Niemand, auch das Kultusministerium oder die Leitung deiner Schule, kann neue Lehrerinnen und Lehrer aus dem Hut zaubern. Also kannst du nicht besonders viel tun. Vielleicht ist es eine Möglichkeit, die Arbeit der Schule zu unterstützen. Biete dich bei Projekten und Ausflügen als Begleitung an, damit diese auch mit vielen Kindern problemlos stattfinden können. Frage bei der nächsten Elternkonferenz unbedingt nach, welche Unterstützung noch möglich und nötig ist.

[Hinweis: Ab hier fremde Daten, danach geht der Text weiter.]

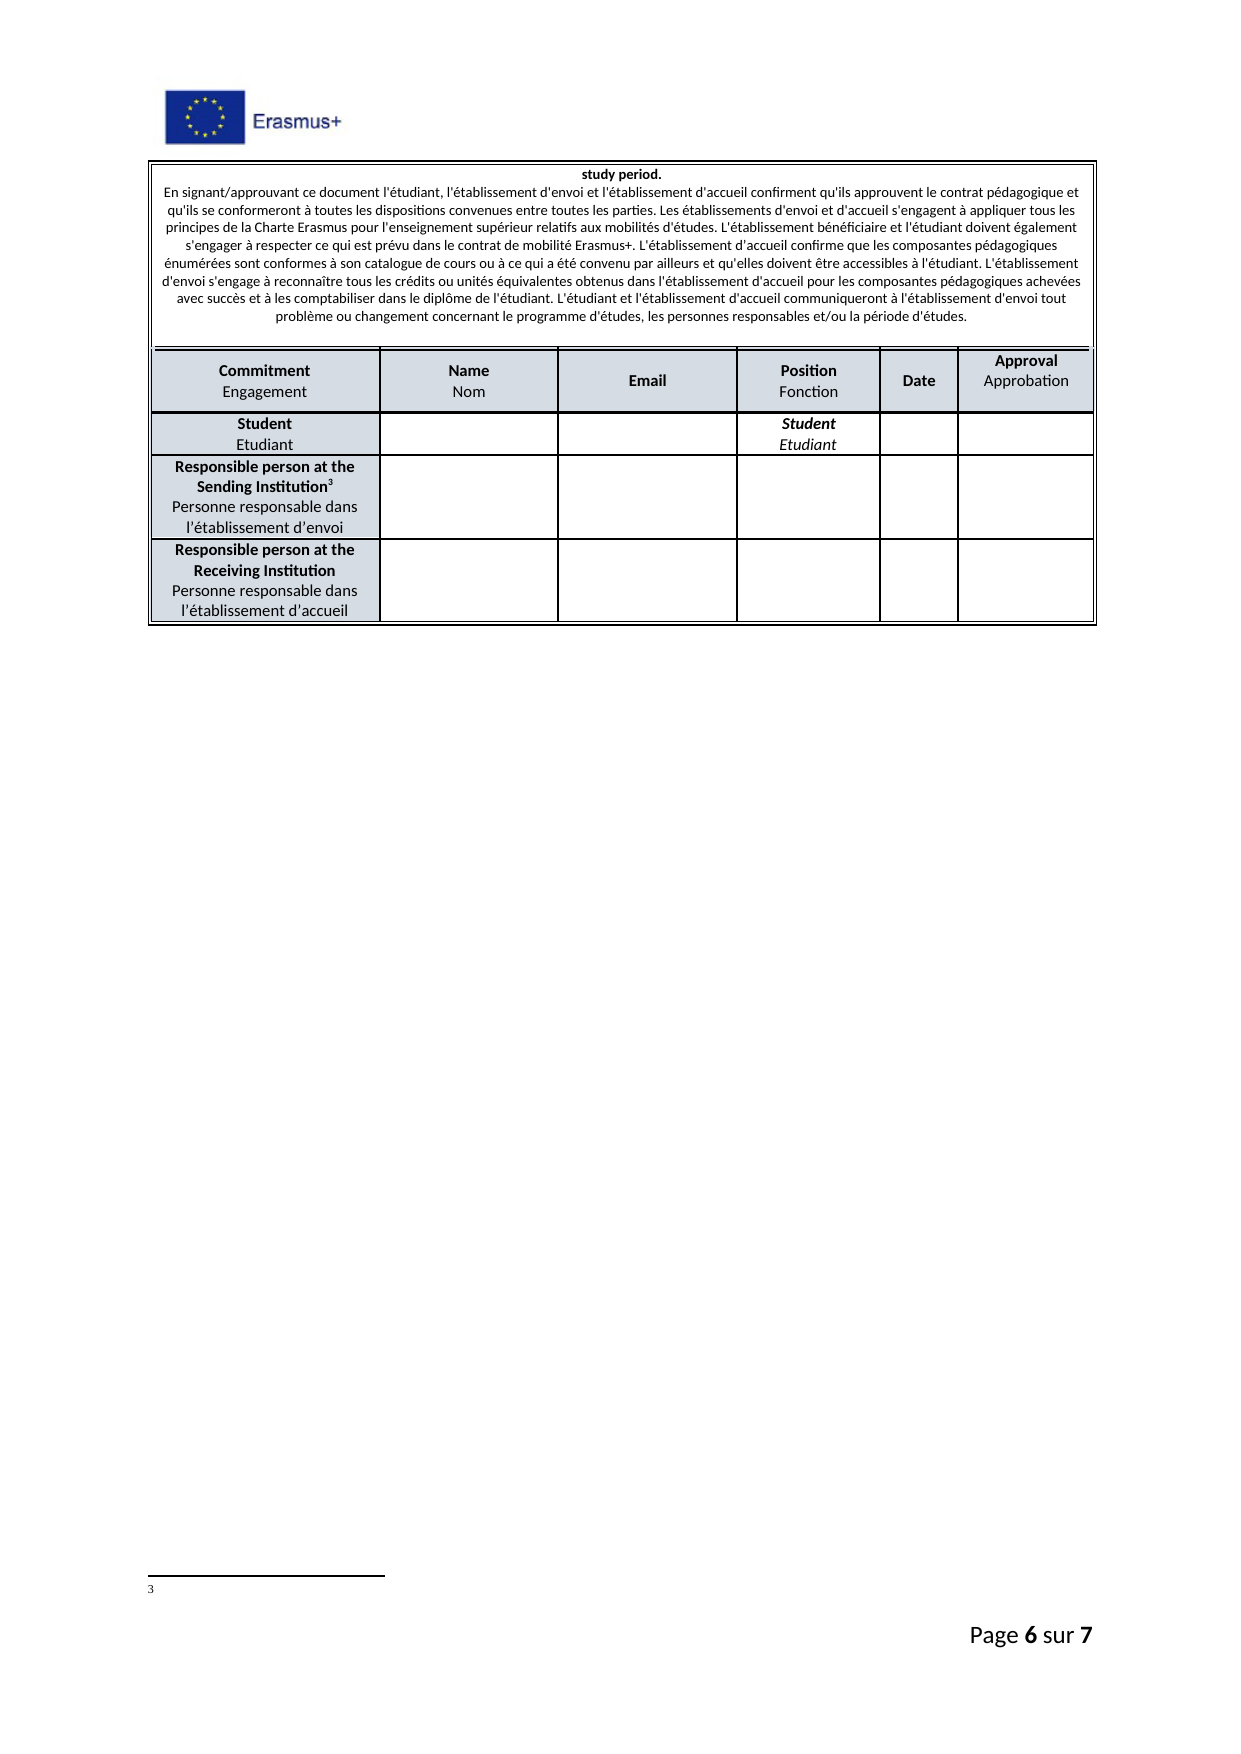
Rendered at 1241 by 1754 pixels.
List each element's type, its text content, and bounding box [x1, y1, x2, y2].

Die Räumlichkeiten sind häufig das Nadelöhr

Auch wenn du mit deiner Unterstützung die Nachteile einer großen Schulklasse ein bisschen verbessern kannst, sind Klassenräume nicht so ohne weiteres zu vergrößern. Viele Schulen sind renovierungsbedürftig, nicht für die Digitalisierung ausgelegt und orientieren sich von ihrer Architektur her immer noch am Frontalunterricht. Hier muss auf politischer Ebene viel Geld in die Hand genommen werden, um unsere Schulen moderner, schöner und besser zu machen. Das scheint im Moment eher schwierig zu sein!

Erläuterung: Nur staatliche Schulen. Nur Regelklassen. Ohne Vorschulklassen. Grundschulen einschließlich der Grundschulklassen an Stadtteilschulen, ohne die Jahrgangsstufen 5 und 6 an sechsjährigen Grundschulen. Ohne Erwachsenenbildung.

  • Die größten Klassen gibt es an Gymnasien.
  • An Stadtteilschulen sind im Durchschnitt 2,3 Kinder weniger in einer Klasse als an Gymnasien.
  • An Stadtteilschulen sind die Klassen in den Jahrgangsstufen 5 und 6 kleiner als ab Klasse 7; an Gymnasien ist es umgekehrt.
  • An Grundschulen gibt es Obergrenzen für die Zahl der Schülerinnen und Schüler in einer Klasse. An Grundschulen mit einer sozial belasteten Schülerschaft (Sozialindex 1 und 2) dürfen höchstens 19 Kinder in einer Klasse sein. Durchschnittlich sind es 17,9 Kinder.
  • An Grundschulen mit günstigeren sozialen Bedingungen sind im Durchschnitt 21,8 Kinder in einer Klasse. Die Obergrenze liegt hier bei 23 Kindern pro Klasse.